Cette phrase tourne en rond dans mon esprit sans que je puisse parvenir à l'analyser.
Mais qu'est ce qu'il a donc voulu dire ?
Je me mets à douter de tout. De tout le monde. De Jackson ! Mon acolyte, celui qui n'a pas hésité à m'aider quand j'en avais besoin.

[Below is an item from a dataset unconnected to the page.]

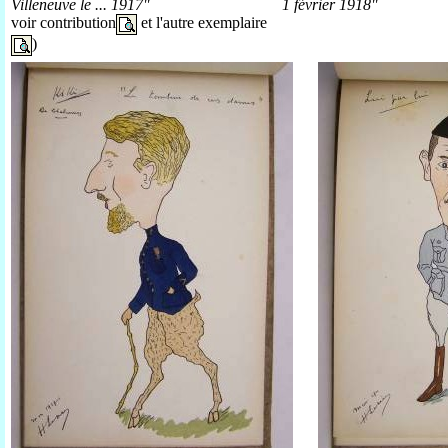
Villeneuve le ... 1917"
1 février 1918"
voir contribution
et l'autre exemplaire
)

Il ne m'aurait jamais trahi, j'en suis certaine.
Tout de même dans le doute, je l'avais évité pendant tout le week-end, ignorant ses appels et ses prises de risques nocturnes.
Il ne comprenait pas mon changement d'attitude soudain. Le soir je m'endormais dans ses bras et le matin, je refusais tout contact. C'est vrai que cela pouvait paraître louche.
Les mots de Jackson n'ont pas été ma seule tourmente.
La communauté de Bennett était ma première source de stress.
Nous n'avons pas vraiment d'échappatoire, cette fois. Nous allons être obligés d'intégrer cette communauté et d'accepter tous les désagréments qui vont avec.
Jackson n'a toujours pas voulu me raconter son passé. Il doit vraiment être lourd à porter pour lui, mais en attendant je ne comprends plus rien.
Je ne sais pas du tout ce que veut dire "faire partie de la communauté de Bennett" et je vais être obligée d'entrer dans cette cage aux lions à l'aveugle.
Lassée de réfléchir, je prépare mes affaires.
Une sortie dans la cascade paradisiaque me fera le plus grand bien.
****
L'eau fraîche coulant sur ma peau a un effet réparateur. Elle me permet d'oublier mes problèmes durant quelques instants. Je me demande comment j'ai fait pour ne pas venir ici pendant aussi longtemps.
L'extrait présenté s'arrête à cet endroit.